Required work: Each line of the data holding "solutions" should be found and copied.

Data supplied:
*** Begin section ***

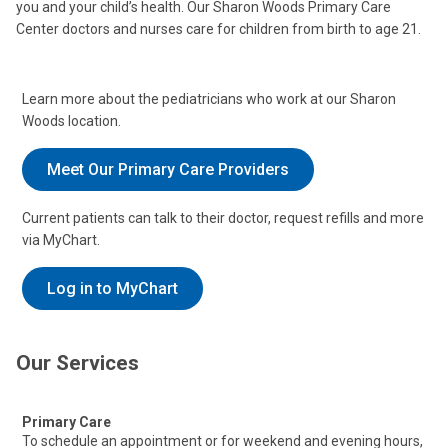
you and your child’s health. Our Sharon Woods Primary Care
Center doctors and nurses care for children from birth to age 21.
Learn more about the pediatricians who work at our Sharon
Woods location.
Meet Our Primary Care Providers
Current patients can talk to their doctor, request refills and more
via MyChart.
Log in to MyChart
Our Services
Primary Care
To schedule an appointment or for weekend and evening hours,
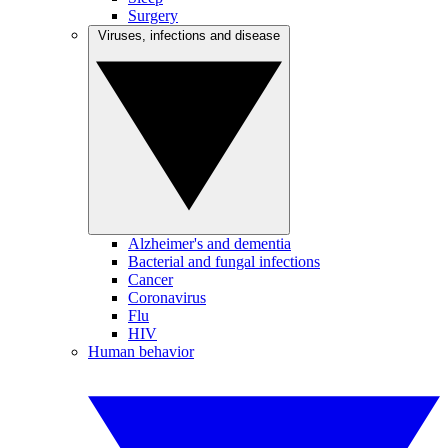
Surgery
Viruses, infections and disease
Alzheimer's and dementia
Bacterial and fungal infections
Cancer
Coronavirus
Flu
HIV
Human behavior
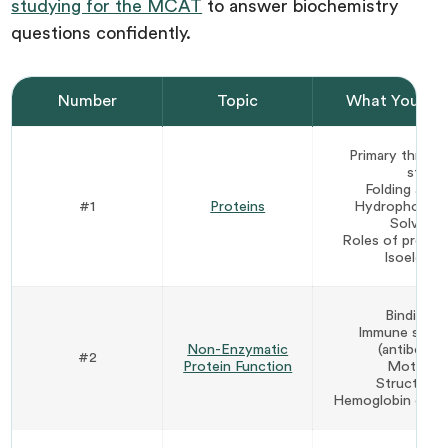
studying for the MCAT
to answer biochemistry
questions confidently.
Number
Topic
What You Ne
Primary throug
struct
Folding and 
#1
Proteins
Hydrophobic i
Solvation
Roles of proline
Isoelectri
Binding p
Immune syste
Non-Enzymatic
(antibodi
#2
Protein Function
Motor pr
Structural 
Hemoglobin coope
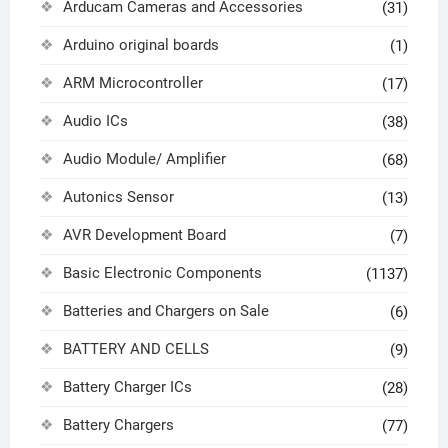
Arducam Cameras and Accessories
(31)
Arduino original boards
(1)
ARM Microcontroller
(17)
Audio ICs
(38)
Audio Module/ Amplifier
(68)
Autonics Sensor
(13)
AVR Development Board
(7)
Basic Electronic Components
(1137)
Batteries and Chargers on Sale
(6)
BATTERY AND CELLS
(9)
Battery Charger ICs
(28)
Battery Chargers
(77)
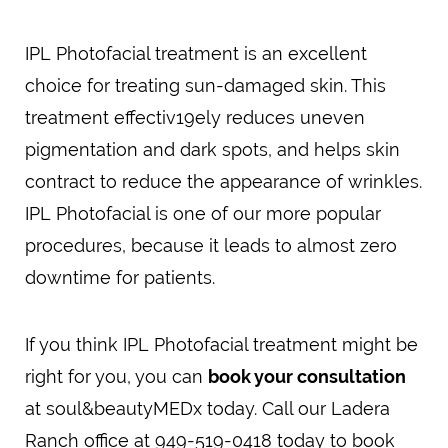
IPL Photofacial treatment is an excellent
choice for treating sun-damaged skin. This
treatment effectiv19ely reduces uneven
pigmentation and dark spots, and helps skin
contract to reduce the appearance of wrinkles.
IPL Photofacial is one of our more popular
procedures, because it leads to almost zero
downtime for patients.
If you think IPL Photofacial treatment might be
right for you, you can
book your consultation
at soul&beautyMEDx today. Call our Ladera
Ranch office at 949-519-0418 today to book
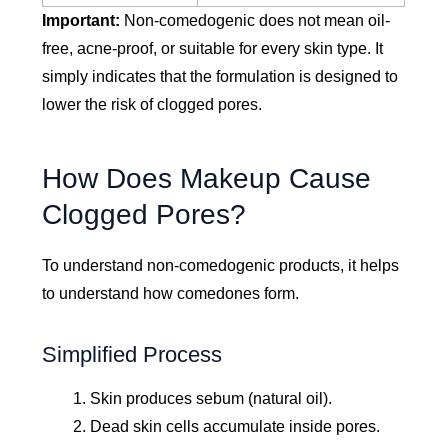
Important:
Non-comedogenic does not mean oil-
free, acne-proof, or suitable for every skin type. It
simply indicates that the formulation is designed to
lower the risk of clogged pores.
How Does Makeup Cause
Clogged Pores?
To understand non-comedogenic products, it helps
to understand how comedones form.
Simplified Process
Skin produces sebum (natural oil).
Dead skin cells accumulate inside pores.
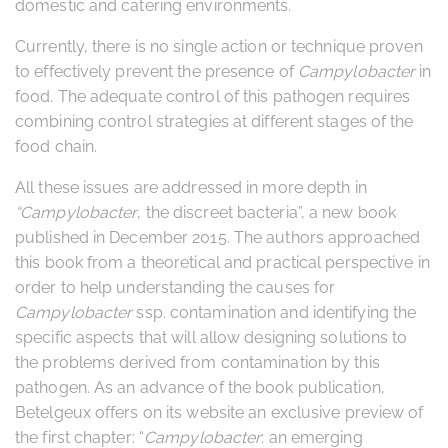
domestic and catering environments.
Currently, there is no single action or technique proven
to effectively prevent the presence of
Campylobacter
in
food. The adequate control of this pathogen requires
combining control strategies at different stages of the
food chain.
All these issues are addressed in more depth in
“Campylobacter
, the discreet bacteria”, a new book
published in December 2015. The authors approached
this book from a theoretical and practical perspective in
order to help understanding the causes for
Campylobacter
ssp. contamination and identifying the
specific aspects that will allow designing solutions to
the problems derived from contamination by this
pathogen. As an advance of the book publication,
Betelgeux offers on its website an exclusive preview of
the first chapter: “
Campylobacter
: an emerging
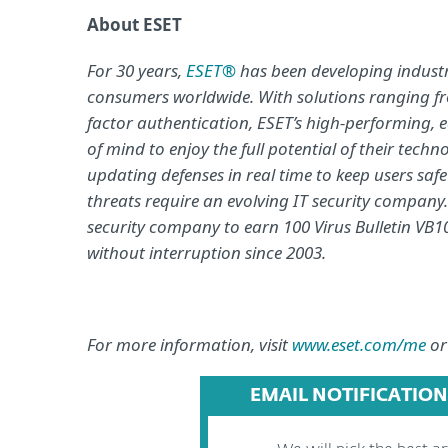
About ESET
For 30 years,
ESET®
has been developing industry
consumers worldwide. With solutions ranging fr
factor authentication, ESET’s high-performing, 
of mind to enjoy the full potential of their tech
updating defenses in real time to keep users saf
threats require an evolving IT security company
security company to earn 100 Virus Bulletin VB10
without interruption since 2003.
For more information, visit
www.eset.com/me
or
EMAIL NOTIFICATION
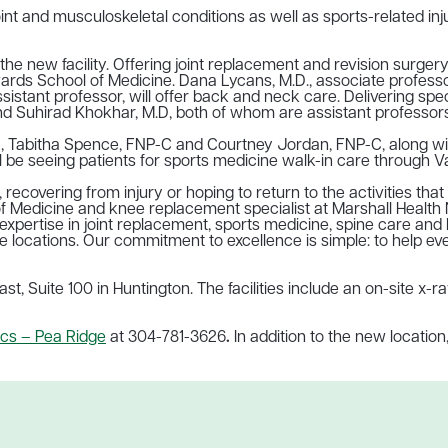
int and musculoskeletal conditions as well as sports-related in
the new facility. Offering joint replacement and revision surger
ards School of Medicine. Dana Lycans, M.D., associate professor
ssistant professor, will offer back and neck care.
Delivering spe
 Suhirad Khokhar, M.D
, both of whom are assistant professors
, Tabitha Spence, FNP-C and Courtney Jordan, FNP-C, along with
 be seeing patients for sports medicine walk-in care through Va
ecovering from injury or hoping to return to the activities that 
 Medicine and knee replacement specialist at Marshall Health N
 expertise in joint replacement, sports medicine, spine care an
le locations. Our commitment to excellence is simple: to help e
st, Suite 100 in Huntington. The facilities include an on-site x
cs – Pea Ridge
at
304-781-3626
.
In addition to the new location,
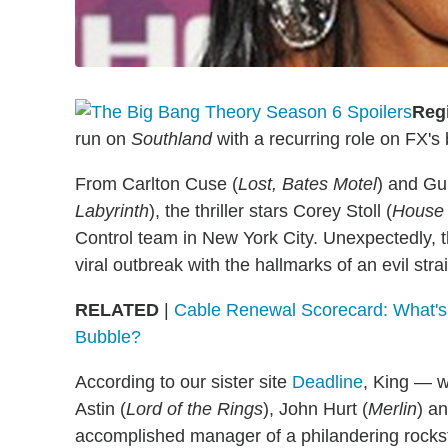
Reg
run on
Southland
with a recurring role on FX'
From Carlton Cuse (
Lost, Bates Motel
) and Gu
Labyrinth
), the thriller stars Corey Stoll (
House 
Control team in New York City. Unexpectedly, t
viral outbreak with the hallmarks of an evil str
RELATED
|
Cable Renewal Scorecard: What's
Bubble?
According to our sister site
Deadline
, King — w
Astin (
Lord of the Rings
), John Hurt (
Merlin
) a
accomplished manager of a philandering rocks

*** End section ***

Result for this task:
specific aspects that will allow designing solutions to
consumers worldwide. With solutions ranging fr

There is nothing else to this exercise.